Lehmann fordert Weltordnungspolitik im Kampf gegen Armut

Globale Massenarmut ein "Skandal"

Für den Kampf gegen die weltweite Armut fordert Kardinal Karl Lehmann internationale Ordnungsstrukturen. Diese müssten die Globalisierung sozialer gestalten, sagte der Vorsitzende der Deutschen Bischofskonferenz am Mittwoch in Berlin. Er würdigte die Arbeit kirchlicher Hilfswerke und deren Zusammenarbeit mit der öffentlichen Entwicklungshilfe. Lehmann äußerte sich beim traditionellen "Sankt Michael-Jahresempfang" der katholischen Kirche für Politik und Gesellschaft.

 (DR)

Lehmann bezeichnete die globale Massenarmut als "Skandal, der vor dem Forum der nationalen und internationalen Öffentlichkeit immer wieder angeklagt werden muss". Die Kirche sei verpflichtet, in dieser Frage das Weltgewissen aufzurütteln. Der für die Marktwirtschaft erforderliche Ordnungsrahmen sei nicht wertefrei, sondern müsse die sozialen Belange der Armen berücksichtigen und ihnen eine faire Chance der Beteiligung eröffnen. Mit der Globalisierung sei die soziale Frage nach einer gerechten Ordnung wieder aktuell. Dabei verwies der Kardinal auf den Erfahrungsschatz der katholischen Soziallehre und der evangelischen Sozialethik.
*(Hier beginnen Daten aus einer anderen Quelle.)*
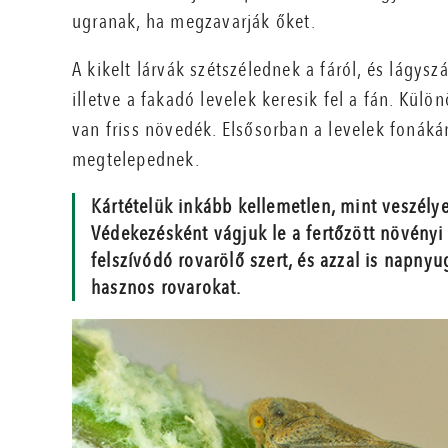
ugranak, ha megzavarják őket.
A kikelt lárvák szétszélednek a fáról, és lágys
illetve a fakadó levelek keresik fel a fán. Kü
van friss növedék. Elsősorban a levelek fonáká
megtelepednek.
Kártételük inkább kellemetlen, mint veszél
Védekezésként vágjuk le a fertőzött növényi
felszívódó rovarölő szert, és azzal is napn
hasznos rovarokat.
Die Armen direkt erreichen
Nach Lehmanns Worten bieten kirchliche Hilfswerke den Vorteil, dass sie die Armen oft viel direkter erreichen, als dies bei zwischenstaatlicher Zusammenarbeit möglich sei. Das gelte besonders für die Selbstorganisation der Armen. Die Massenarmut sei nur zu überwinden, wenn die Armen selbst immer mehr zu Trägern der wirtschaftlichen und sozialen Entwicklung würden. Die Förderung von Gesundheitsdiensten, Bildung, Gewerbe und Kleinkreditprogrammen sowie Hilfen beim Aufbau politischer und wirtschaftlicher Selbstorganisation erlaube den Armen, ihr Leben in die eigene Hand zu nehmen.

An dem Empfang nahmen Bundeskanzlerin Angela Merkel und eine Reihe von CDU-Mitgliedern ihre Kabinetts, darunter Ursula von der Leyen, Annette Schavan, Wolfgang Schäuble und Lothar de Maiziere, teil. Neben den Bundestags-Vizepräsidenten Wolfgang Thierse (SPD) und Katrin Göring-Eckardt (Grüne) waren Unions-Fraktionschef Volker Kauder (CDU), die Fraktions-Geschäftsführer Norbert Röttgen (CDU), Volker Beck (Grüne) und Bodo Ramelow (Linkspartei) sowie zahlreiche Parlamentarier aller im Bundestag vertretenen Parteien in den überfüllten großen Saal der Katholischen Akademie gekommen. Unter den Gästen waren auch der frühere Außenminister Hans-Dietrich Genscher sowie die designierte SPD-Vizevorsitzende Andrea Nahles.

Applaus für Nuntius Ender
Mit mehrfachem starkem Applaus wurde wenige Tage nach seinem 70. Geburtstag der Apostolische Nuntius, Erzbischof Erwin Josef Ender, geehrt, der in wenigen Wochen Deutschland verlässt. Von kirchlicher Seite nahmen unter anderen der Berliner Kardinal Georg Sterzinsky, der stellvertretende Vorsitzende der Bischofskonferenz, Aachens Bischof Heinrich Mussinghoff, der Görlitzer Bischof Konrad Zdarsa und der Präsident des Zentralkomitees der deutschen Katholiken, Hans Joachim Meyer, teil.

Aus der Ökumene begrüßte der Leiter des Katholischen Büros bei der Bundesregierung, Prälat Karl Jüsten, den griechisch-orthodoxen Metropoliten von Deutschland und Exarchen von Zentraleuropa, Bischof Augoustinos Labardakis, sowie den Catholica-Beauftragte der Vereinigten Evangelisch-Lutherischen Kirche Deutschlands (VELKD), Landesbischof Friedrich Weber. Am Rande des Empfangs präsentierten alle großen katholischen Hilfswerke der Bundesrepublik in einer kleinen Ausstellung ihre Arbeit.